At the end of 2010 season, Hughes once again moved club this time joining Monaghan United teammate Barry Clancy at Shelbourne for his second spell at the Tolka Park club.

Hughes signed a new contract with Shelbourne in November 2012 despite being offered more money by Drogheda United and Bohemians.

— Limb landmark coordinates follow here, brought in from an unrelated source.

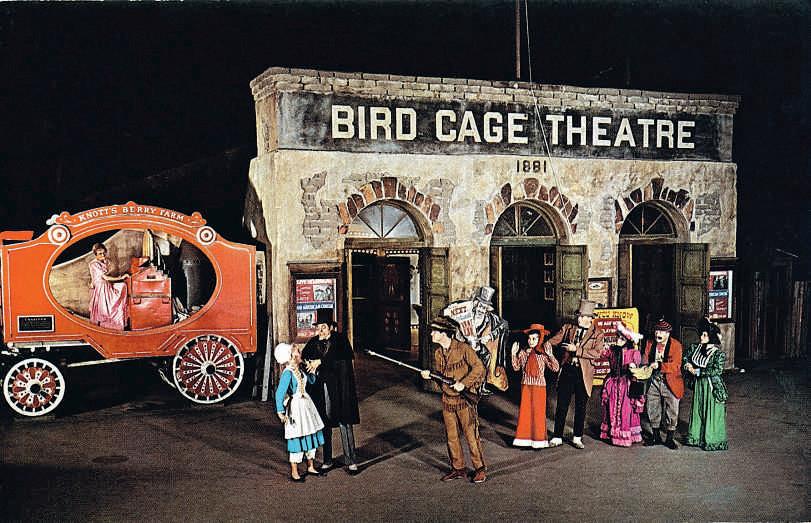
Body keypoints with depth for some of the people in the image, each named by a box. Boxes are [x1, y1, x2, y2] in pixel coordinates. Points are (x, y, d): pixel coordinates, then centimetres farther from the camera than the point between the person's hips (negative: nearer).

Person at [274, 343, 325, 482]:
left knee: (312, 436, 15)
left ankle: (310, 466, 29)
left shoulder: (299, 369, 5)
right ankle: (294, 473, 9)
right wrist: (280, 411, -24)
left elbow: (311, 380, 20)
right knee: (298, 438, -3)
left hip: (306, 402, 9)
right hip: (296, 406, -9)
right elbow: (279, 393, -23)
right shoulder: (288, 373, -20)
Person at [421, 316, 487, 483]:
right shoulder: (438, 353, 8)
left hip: (465, 399, -7)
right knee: (451, 436, 10)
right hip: (447, 400, 7)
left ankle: (480, 468, 7)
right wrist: (429, 375, -4)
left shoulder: (464, 348, -13)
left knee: (471, 435, -4)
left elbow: (479, 367, -14)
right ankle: (458, 468, 21)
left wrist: (463, 383, -21)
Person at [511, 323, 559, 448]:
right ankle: (524, 437, 13)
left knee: (538, 411, 4)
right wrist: (514, 354, -5)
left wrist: (550, 355, -26)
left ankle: (538, 438, 13)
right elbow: (516, 368, 6)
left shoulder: (543, 353, -8)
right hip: (526, 385, 3)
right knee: (525, 410, 5)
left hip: (539, 386, -2)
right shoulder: (523, 352, 0)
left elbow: (555, 368, -14)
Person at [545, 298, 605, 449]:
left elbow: (597, 352, -12)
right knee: (562, 406, 3)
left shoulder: (597, 334, 1)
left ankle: (577, 438, 21)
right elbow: (555, 339, 4)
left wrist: (576, 349, -16)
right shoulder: (568, 328, 9)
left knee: (581, 407, 8)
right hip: (567, 370, 1)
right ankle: (557, 437, 10)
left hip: (584, 374, -1)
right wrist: (548, 343, -20)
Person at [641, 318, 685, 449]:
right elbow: (645, 359, 1)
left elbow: (676, 365, -19)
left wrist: (659, 366, -29)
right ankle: (656, 437, 26)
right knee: (653, 411, 11)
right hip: (653, 381, 4)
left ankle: (670, 439, 17)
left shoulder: (676, 345, -11)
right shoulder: (650, 343, 4)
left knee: (671, 412, 4)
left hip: (670, 383, -4)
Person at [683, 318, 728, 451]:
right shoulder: (695, 347, 3)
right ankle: (696, 436, 24)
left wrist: (698, 371, -18)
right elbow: (685, 357, 18)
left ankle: (712, 440, 7)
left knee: (711, 412, -1)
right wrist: (687, 365, -1)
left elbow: (716, 370, -21)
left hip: (712, 385, -6)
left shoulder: (718, 353, -14)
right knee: (697, 410, 13)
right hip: (698, 384, 6)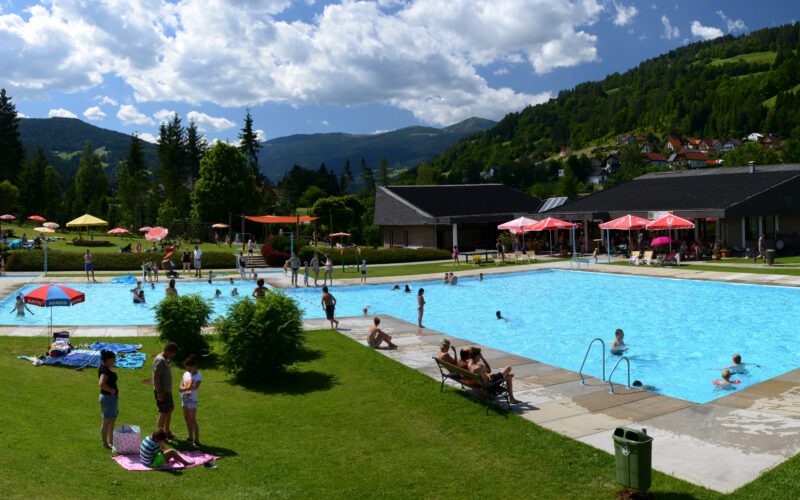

At the end of the 2012 League of Ireland season Hughes was joint seventeenth in the all-time League of Ireland goalscoring list with 130 league goals

===St Patrick's Athletic loan===
Hughes was announced as St Patrick's Athletic second summer signing on 2 July 2013 on loan from Dublin rivals Shelbourne. Hughes was given the number 27 shirt and made his first appearance since his return to the club on 4 July, in the Europa League away to Žalgiris at the LFF Stadium in Vilnius, Lithuania.

===Drogheda and Bray Wanderers===
Hughes agreed to join Drogheda United for the 2014 League of Ireland season, but midway through the season he signed for Bray Wanderers.